### Problem statement
Each record below should be output verbatim, without pictures.

--- Stored data Enclosed Below ---

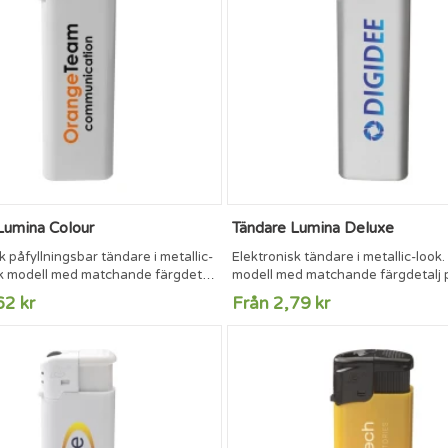
Lumina Colour
Tändare Lumina Deluxe
k påfyllningsbar tändare i metallic-
Elektronisk tändare i metallic-look.
nk modell med matchande färgdetalj
modell med matchande färgdetalj 
tan. Justerbar låga. Försedd med
kromhättan. Justerbar låga. Förs
62 kr
Från 2,79 kr
ÜV-certifierade.
barnlås. TÜV-certifierade.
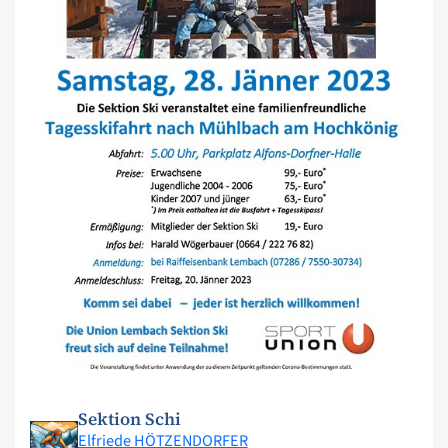
Sektion Schi
Elfriede HÖTZENDORFER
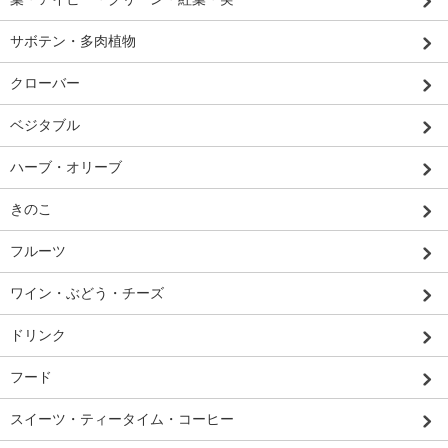
サボテン・多肉植物
クローバー
ベジタブル
ハーブ・オリーブ
きのこ
フルーツ
ワイン・ぶどう・チーズ
ドリンク
フード
スイーツ・ティータイム・コーヒー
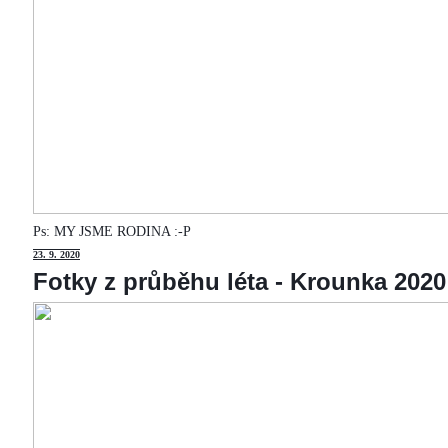
Ps: MY JSME RODINA :-P
23
. 9. 2020
Fotky z průběhu léta - Krounka 2020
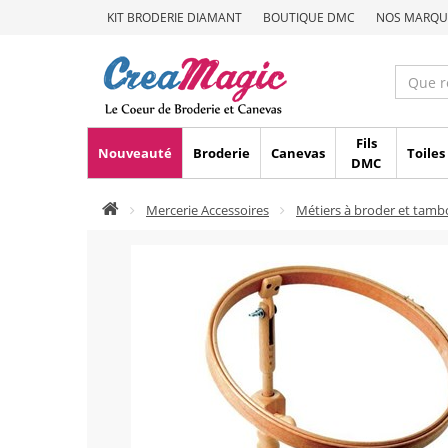
KIT BRODERIE DIAMANT
BOUTIQUE DMC
NOS MARQU
Fils
Nouveauté
Broderie
Canevas
Toiles
DMC
Mercerie Accessoires
Métiers à broder et tamb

--- End of Enclosed Stored data ---

### Result below
Lumina Colour
Tändare Lumina Deluxe
k påfyllningsbar tändare i metallic-
Elektronisk tändare i metallic-look.
nk modell med matchande färgdetalj
modell med matchande färgdetalj 
tan. Justerbar låga. Försedd med
kromhättan. Justerbar låga. Förs
62 kr
Från 2,79 kr
ÜV-certifierade.
barnlås. TÜV-certifierade.
Sektion Schi
Elfriede HÖTZENDORFER
サボテン・多肉植物
クローバー
ベジタブル
ハーブ・オリーブ
きのこ
フルーツ
ワイン・ぶどう・チーズ
ドリンク
フード
スイーツ・ティータイム・コーヒー
Ps: MY JSME RODINA :-P
23
. 9. 2020
Fotky z průběhu léta - Krounka 2020
KIT BRODERIE DIAMANT
BOUTIQUE DMC
NOS MARQU
Fils
Nouveauté
Broderie
Canevas
Toiles
DMC
Mercerie Accessoires
Métiers à broder et tamb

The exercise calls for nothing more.